关键词: 15MnB钢, 夹杂物, 夹杂物等级, 冲击性能, MnS, TiN

Abstract: Under the influence of chemical composition and production process, MnS and TiN inclusions are easy to appear in 15MnB steel. The influence of S and Ti elements on the generation of inclusions and the impact performance of the 15MnB steel were studied through testing the steel with different S and Ti element content and with the same forging, rolling and heat treatment processes. The microstructure and inclusions of the specimen were analyzed by using optical microscope, and the chemical composition in different types inclusions was identified by using SEM and EDS. The results show that the impact performance of the 15MnB steel is the best when the S element content ≤0.0029% and the Ti element content ≤0.03%. The number and size of inclusions formed in the steel are both small, and the stability of impact performance of the steel increases with the decrease of its content when the S element content ≤0.0029%. A large amount of TiN with large size forms in the steel resulting in a significant reduction in the impact performance of the steel when the Ti element content ≥0.06%. In order to obtain good and stable impact performance, it is suggested that the species and grade of inclusions should be strictly controlled in the industrial production of 15MnB steel: inclusions of class D (thin series) ≤ grade 1.0, TiN inclusion ≤ grade 0.5, and no other types of inclusions.
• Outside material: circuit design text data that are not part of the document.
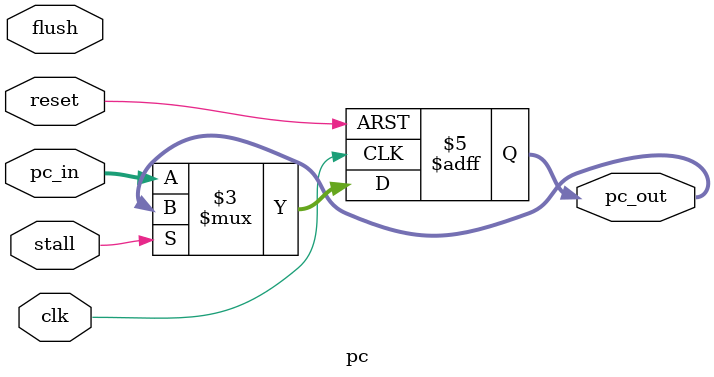
<source format=v>
`timescale 1ns / 1ps

//用于给出指令在指令储存器中的地址，且当发生数据冒险stall时，需要保持PC寄存器不变。
//当需要flush是将pc_out输出0

module pc(
reset,clk,pc_in,pc_out,stall,flush
    );
input reset;
input clk;
input flush;
input stall;
output reg [31:0] pc_out;
input [31:0] pc_in;
always @(posedge reset or posedge clk)
begin
if(reset)    pc_out<=32'h00400000;
//else if(flush)   pc_out<=32'h0;
else if(stall)   pc_out<=pc_out;
else pc_out<=pc_in;
end


endmodule

</source>
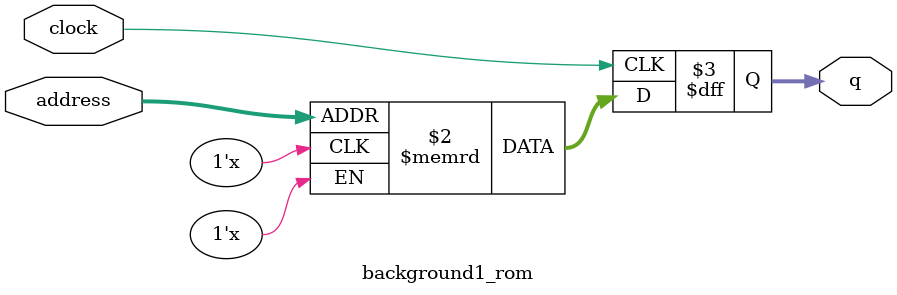
<source format=sv>
module background1_rom (
	input logic clock,
	input logic [16:0] address,
	output logic [3:0] q
);

logic [3:0] memory [0:76799] /* synthesis ram_init_file = "./background1/background1.mif" */;

always_ff @ (posedge clock) begin
	q <= memory[address];
end

endmodule

</source>
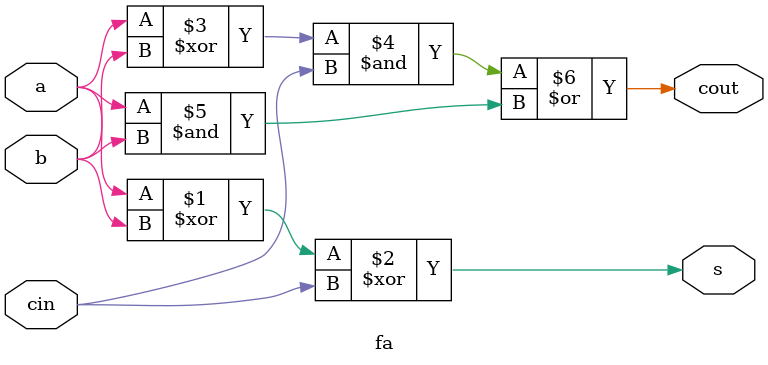
<source format=sv>
module fa (
	input logic a,
	input logic b,
	input logic cin,
	output logic s,
	output logic cout
);
	assign s    = a ^ b ^ cin;
    assign cout = ((a ^ b) & cin) | (a & b);
endmodule

</source>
Key words: 15MnB steel, inclusion, grade of inclusion, impact performance, MnS, TiN

中图分类号:

TG142

杨志荣, 闫德胜, 杨怀君. 夹杂物对15MnB钢冲击性能的影响[J]. 金属热处理, 2020, 45(11): 32-37.

Yang Zhirong, Yan Desheng, Yang Huaijun. Effect of inclusions on impact performance of 15MnB steel[J]. Heat Treatment of Metals, 2020, 45(11): 32-37.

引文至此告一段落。